Le vrai problème, ce n'est pas l'outil en lui-même - c'est la transparence. Utiliser l'IA pour peaufiner des emails de routine, c'est globalement OK, un peu comme personne ne révèle qu'il a utilisé Grammarly ou la correction automatique. Ça devient louche quand tu le caches à tes collègues et ton employeur. Si ton entreprise a une politique sur l'utilisation de l'IA (et de plus en plus, c'est le cas), tu la contournes. Même s'ils n'en ont pas, le secret compte parce qu'il crée une asymétrie informationnelle - les gens pensent lire ta voix non filtrée, mais ils reçoivent une version aseptisée générée par l'IA. C'est ça, le problème éthique, pas le gain d'efficacité.

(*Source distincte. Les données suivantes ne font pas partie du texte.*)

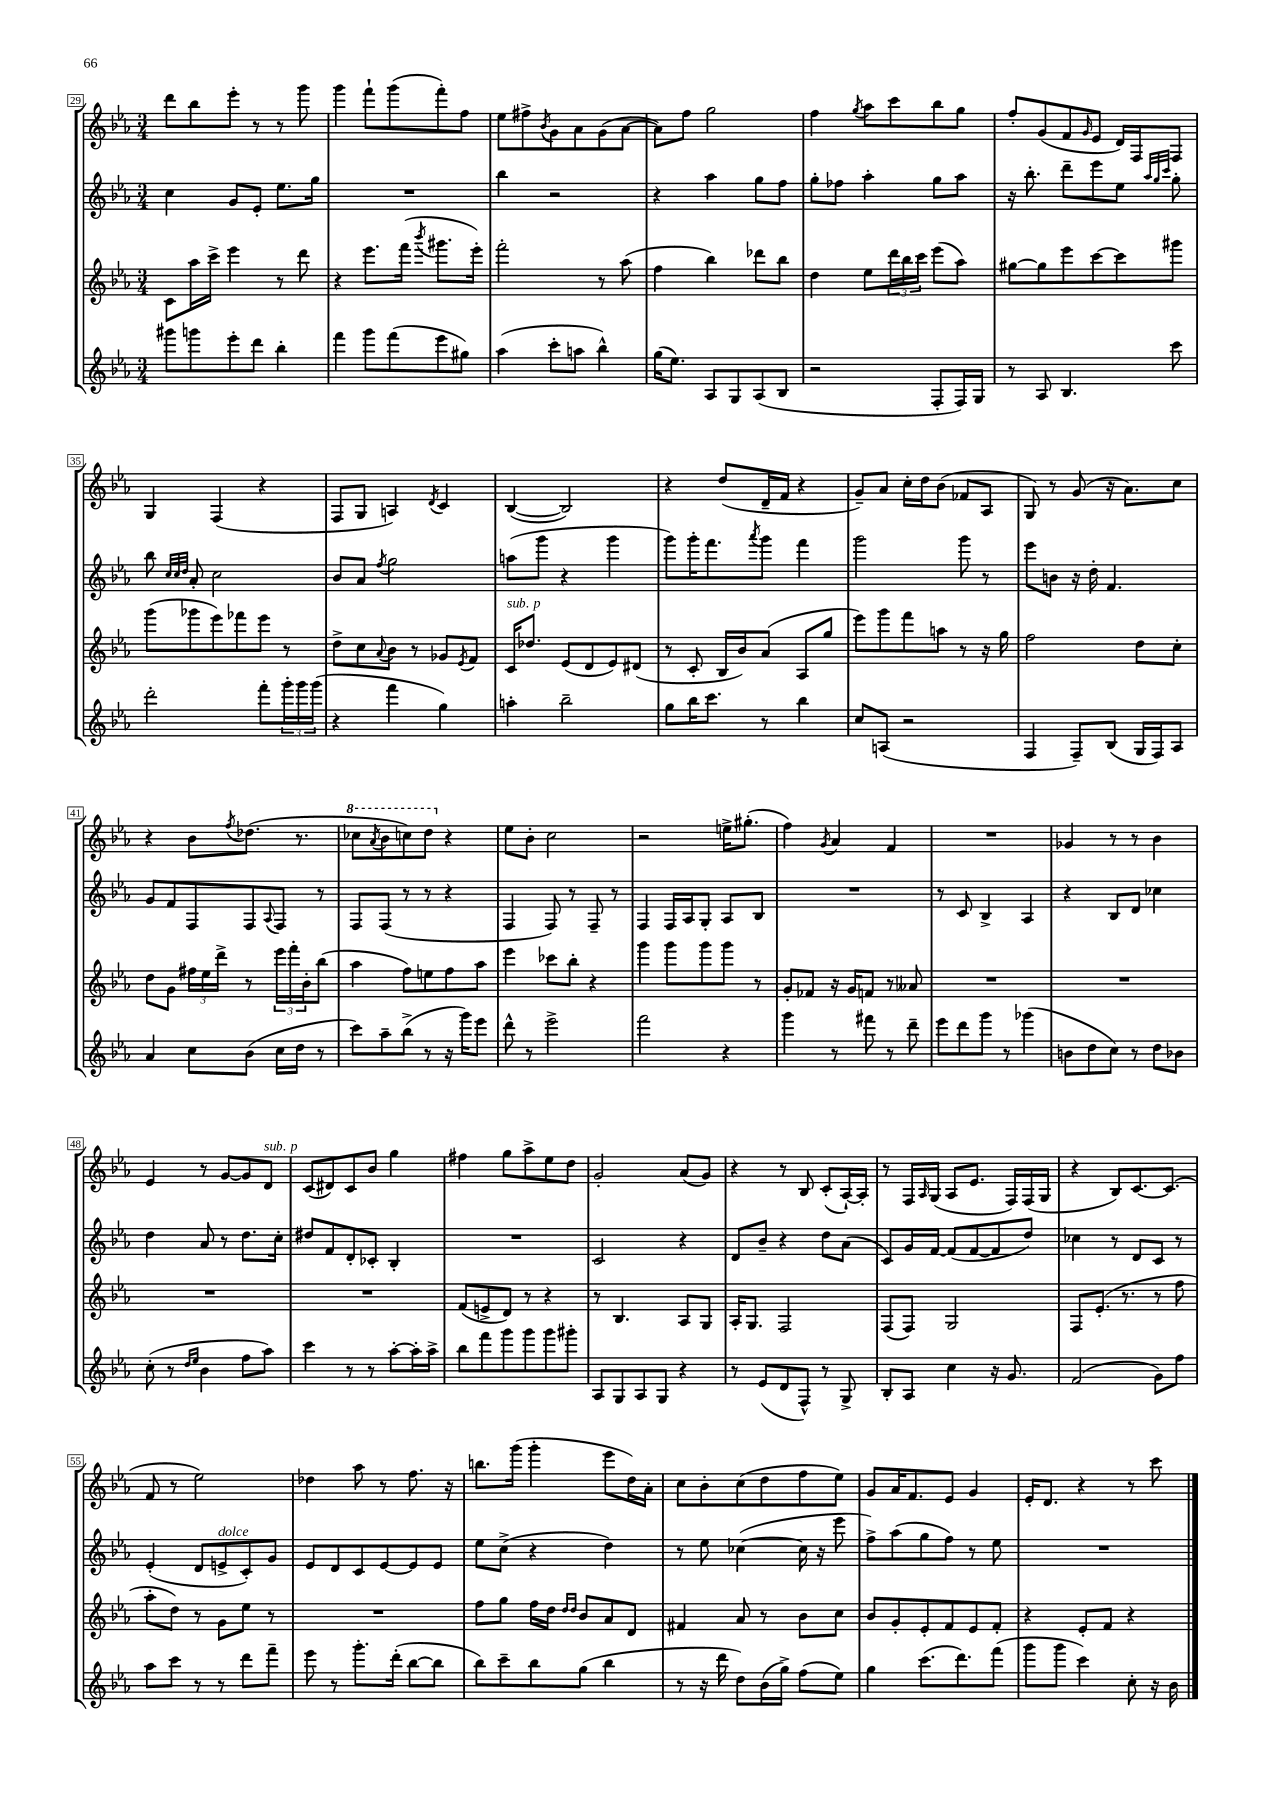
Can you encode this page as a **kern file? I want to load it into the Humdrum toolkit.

La distinction qui compte : tu utilises l'IA pour exprimer plus clairement ce que tu penses déjà, ou tu externalises la réflexion elle-même ? Les mises à jour de statut et les résumés de réunion, c'est généralement juste du travail de mise en forme - l'information et les décisions sont déjà faites, donc faire structurer ça proprement par l'IA, c'est correct. Mais si tu comptes sur ChatGPT pour figurer ce qu'il faut dire, pour avoir l'air diplomate alors que tu serais normalement directe, ou pour générer des idées que tu n'as pas vraiment, c'est différent. Tu te présentes mal à tes collègues.

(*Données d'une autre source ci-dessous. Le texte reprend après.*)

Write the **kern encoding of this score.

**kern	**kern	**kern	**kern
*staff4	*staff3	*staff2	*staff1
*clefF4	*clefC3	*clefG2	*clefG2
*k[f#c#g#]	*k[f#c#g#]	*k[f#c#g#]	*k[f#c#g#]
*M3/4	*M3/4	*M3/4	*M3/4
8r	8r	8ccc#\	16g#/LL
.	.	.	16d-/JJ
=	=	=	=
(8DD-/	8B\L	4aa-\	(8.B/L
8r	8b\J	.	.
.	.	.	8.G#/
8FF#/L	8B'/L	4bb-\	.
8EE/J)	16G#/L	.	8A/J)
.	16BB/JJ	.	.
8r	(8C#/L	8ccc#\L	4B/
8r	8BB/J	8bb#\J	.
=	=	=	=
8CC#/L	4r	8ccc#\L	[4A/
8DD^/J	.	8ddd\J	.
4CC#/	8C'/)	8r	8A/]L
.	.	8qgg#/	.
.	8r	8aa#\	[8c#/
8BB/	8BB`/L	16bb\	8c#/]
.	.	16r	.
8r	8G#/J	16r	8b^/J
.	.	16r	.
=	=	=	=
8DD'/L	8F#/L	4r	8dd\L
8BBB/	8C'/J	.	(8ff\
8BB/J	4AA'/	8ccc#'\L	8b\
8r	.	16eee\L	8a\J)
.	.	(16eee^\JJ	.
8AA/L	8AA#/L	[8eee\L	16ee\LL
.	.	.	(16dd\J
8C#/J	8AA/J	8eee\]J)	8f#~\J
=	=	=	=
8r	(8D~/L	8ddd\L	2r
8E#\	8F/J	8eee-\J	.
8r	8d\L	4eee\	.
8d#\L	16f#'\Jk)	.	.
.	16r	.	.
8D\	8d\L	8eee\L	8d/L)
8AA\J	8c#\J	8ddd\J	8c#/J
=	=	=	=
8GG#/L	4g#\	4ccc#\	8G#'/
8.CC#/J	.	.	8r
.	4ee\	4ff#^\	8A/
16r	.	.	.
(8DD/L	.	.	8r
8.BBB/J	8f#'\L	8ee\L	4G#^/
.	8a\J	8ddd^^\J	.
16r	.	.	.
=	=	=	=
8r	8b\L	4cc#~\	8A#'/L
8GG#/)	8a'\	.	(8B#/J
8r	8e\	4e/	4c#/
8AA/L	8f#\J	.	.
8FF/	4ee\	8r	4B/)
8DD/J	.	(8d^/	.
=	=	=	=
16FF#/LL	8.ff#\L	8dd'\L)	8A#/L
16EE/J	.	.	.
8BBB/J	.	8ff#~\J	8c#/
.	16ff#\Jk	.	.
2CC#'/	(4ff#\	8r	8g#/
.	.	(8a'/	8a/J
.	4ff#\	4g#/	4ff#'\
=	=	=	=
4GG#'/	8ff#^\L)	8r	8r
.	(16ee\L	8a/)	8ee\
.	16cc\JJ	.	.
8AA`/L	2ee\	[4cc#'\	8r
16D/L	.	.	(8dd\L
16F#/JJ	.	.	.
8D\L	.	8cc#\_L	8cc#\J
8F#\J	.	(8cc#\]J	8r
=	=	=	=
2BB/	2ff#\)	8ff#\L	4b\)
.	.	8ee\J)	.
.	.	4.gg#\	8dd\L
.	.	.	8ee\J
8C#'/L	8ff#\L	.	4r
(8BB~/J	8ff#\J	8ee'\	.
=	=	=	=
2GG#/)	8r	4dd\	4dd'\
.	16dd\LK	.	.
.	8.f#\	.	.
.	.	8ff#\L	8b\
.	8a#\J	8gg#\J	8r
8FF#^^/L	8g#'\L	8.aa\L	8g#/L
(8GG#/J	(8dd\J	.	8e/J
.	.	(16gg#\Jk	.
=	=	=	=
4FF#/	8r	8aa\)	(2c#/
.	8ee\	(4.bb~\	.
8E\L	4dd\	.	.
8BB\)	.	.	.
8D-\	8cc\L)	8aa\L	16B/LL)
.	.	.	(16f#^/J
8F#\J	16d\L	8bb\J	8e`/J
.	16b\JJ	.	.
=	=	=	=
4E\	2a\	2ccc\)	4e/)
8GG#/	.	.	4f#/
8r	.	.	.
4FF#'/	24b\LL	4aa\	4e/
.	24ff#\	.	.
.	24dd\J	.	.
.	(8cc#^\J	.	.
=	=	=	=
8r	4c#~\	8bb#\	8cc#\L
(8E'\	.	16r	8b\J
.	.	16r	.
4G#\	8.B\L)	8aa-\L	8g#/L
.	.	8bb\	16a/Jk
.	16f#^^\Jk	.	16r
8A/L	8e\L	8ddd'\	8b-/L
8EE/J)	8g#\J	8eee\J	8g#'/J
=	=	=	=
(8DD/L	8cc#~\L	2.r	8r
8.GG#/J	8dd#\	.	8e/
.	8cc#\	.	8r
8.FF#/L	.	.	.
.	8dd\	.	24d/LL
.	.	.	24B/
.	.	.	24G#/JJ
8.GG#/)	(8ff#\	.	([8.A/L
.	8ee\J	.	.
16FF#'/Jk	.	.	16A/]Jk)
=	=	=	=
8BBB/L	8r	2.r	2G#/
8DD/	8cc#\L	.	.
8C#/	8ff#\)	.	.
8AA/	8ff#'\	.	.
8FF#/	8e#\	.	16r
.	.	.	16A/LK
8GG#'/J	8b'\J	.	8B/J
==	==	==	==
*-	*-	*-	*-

Mon avis pratique : soit tu vérifies la vraie politique IA de ton entreprise (beaucoup de places ont clarifié ça maintenant), soit tu es simplement ouvertement décontractée là-dessus quand ça vient naturellement. « J'ai rédigé ça avec l'aide de ChatGPT » c'est beaucoup moins problématique que de te faire attraper en train de le cacher. Et honnêtement, si le polish compte tant pour les gens, ils vont se soucier davantage du contenu de ce que tu dis que de l'outil qui a aidé à le formater. C'est le secret qui crée le poids éthique.